All in all, this is probably Krisiun's best-produced album sound wise, but worst in the material department. The actual songs on here work well but way to much filler on an already short album, only four songs clock in over 3 minutes none over four. Hopefully Krisiun will put more music on the next full length because they are a talented band and have always been a step a head of most brutal death metal bands. Worst release by the band.

Best Tracks: (1) Thorns of Heaven (2) Murderer (4) Works of Carnage

You Know The Deal - 85%

corviderrant, January 31st, 2004

OK...we all know how fast Krisiun are by now, and honestly I find most bands like this to be boring in the long run. I really have to be in the mood for this kind of relentless blasting death metal, especially when the drummers resort to the common cheat of playing both kick drums beneath an ungodly fast snare and use the SAME DAMN OBNOXIOUS CLACKETY-CLACK triggered drum sounds! That said, well, Krisiun are one of the best at what they do, and this CD is an improvement over "Ageless Venemous" in both production and vision.

Pierre Remillard's production is sterling--you can hear the bass for once and it is loud, mean, and just as distorted as the guitar, for one.
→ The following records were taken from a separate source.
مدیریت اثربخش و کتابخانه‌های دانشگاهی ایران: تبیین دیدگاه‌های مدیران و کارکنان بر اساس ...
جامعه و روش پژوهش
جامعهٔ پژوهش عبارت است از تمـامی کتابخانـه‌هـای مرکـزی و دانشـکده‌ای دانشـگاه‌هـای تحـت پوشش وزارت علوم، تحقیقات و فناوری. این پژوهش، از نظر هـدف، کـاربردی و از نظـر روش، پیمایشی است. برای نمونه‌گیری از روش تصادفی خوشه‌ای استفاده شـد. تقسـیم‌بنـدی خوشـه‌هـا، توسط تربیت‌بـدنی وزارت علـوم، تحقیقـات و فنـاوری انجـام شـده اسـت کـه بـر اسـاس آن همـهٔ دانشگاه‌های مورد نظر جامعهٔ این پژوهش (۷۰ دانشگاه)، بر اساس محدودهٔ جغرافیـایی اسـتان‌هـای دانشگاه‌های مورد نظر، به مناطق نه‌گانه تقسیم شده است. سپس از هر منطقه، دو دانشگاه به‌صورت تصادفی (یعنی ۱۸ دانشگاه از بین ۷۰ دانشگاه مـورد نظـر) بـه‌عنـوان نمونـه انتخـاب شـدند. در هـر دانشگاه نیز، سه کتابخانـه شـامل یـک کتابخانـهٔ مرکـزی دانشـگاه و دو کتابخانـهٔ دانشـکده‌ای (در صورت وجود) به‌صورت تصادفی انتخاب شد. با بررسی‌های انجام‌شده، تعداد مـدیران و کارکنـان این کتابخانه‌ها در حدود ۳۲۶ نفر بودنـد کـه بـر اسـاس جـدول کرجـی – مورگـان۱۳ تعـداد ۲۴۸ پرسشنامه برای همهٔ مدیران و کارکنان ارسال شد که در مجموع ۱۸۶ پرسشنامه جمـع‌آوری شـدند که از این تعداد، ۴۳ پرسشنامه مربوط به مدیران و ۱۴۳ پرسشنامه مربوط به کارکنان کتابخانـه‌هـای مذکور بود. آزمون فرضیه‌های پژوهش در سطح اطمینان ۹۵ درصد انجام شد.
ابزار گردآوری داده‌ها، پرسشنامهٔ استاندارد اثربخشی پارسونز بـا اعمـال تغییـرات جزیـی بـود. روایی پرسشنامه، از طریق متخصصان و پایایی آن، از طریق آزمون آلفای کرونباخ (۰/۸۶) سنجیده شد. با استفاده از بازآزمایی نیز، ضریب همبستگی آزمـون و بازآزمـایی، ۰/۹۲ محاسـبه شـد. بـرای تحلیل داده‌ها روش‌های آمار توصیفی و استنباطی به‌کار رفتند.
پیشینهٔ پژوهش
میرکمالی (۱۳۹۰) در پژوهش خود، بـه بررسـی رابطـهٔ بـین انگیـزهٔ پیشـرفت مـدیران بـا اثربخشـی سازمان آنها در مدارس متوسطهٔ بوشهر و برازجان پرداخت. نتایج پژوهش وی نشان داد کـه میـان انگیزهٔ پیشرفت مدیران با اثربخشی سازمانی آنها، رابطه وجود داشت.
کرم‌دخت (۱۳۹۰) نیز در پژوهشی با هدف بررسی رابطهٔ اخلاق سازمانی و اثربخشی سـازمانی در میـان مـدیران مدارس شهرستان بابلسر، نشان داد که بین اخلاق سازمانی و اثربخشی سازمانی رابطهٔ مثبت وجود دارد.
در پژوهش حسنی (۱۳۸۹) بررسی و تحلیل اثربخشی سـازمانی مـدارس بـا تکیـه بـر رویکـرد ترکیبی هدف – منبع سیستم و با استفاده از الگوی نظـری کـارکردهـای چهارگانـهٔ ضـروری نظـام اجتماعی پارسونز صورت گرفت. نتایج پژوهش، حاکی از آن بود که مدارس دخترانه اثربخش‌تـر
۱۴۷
The drums are still triggered, but not as much as before, and sound lots better, and Moyses, well, he plays him some guitar to say the least! "Thorns of Heaven" and "Murderer" will rip you apart, and the instrumentals are short and sweet, as well as not as populous as on the recent (disappointing) Morbid Angel release where they take up half the damn CD! Even a pretty damn righteous cover version of Venom's "In League With Satan" where Alex sounds like he'll tear your face off. I like the little instrumental bits like "War Ritual", but thought the outro was boring and unnecessary.

The songs in general are more focused than the last CD, also, more direct and yet more musically able as well. Krisiun have come a long way in that field--their early material was, shall we say, less than tight or musically proficient (something that Moyses freely admits these days). In short, this is another installation in the Krisiun dicsography that, while as brutal and relentless as usual, also shows progression if nothing else. Recommended for fans of this style and even if you want to check them out and have never heard them before.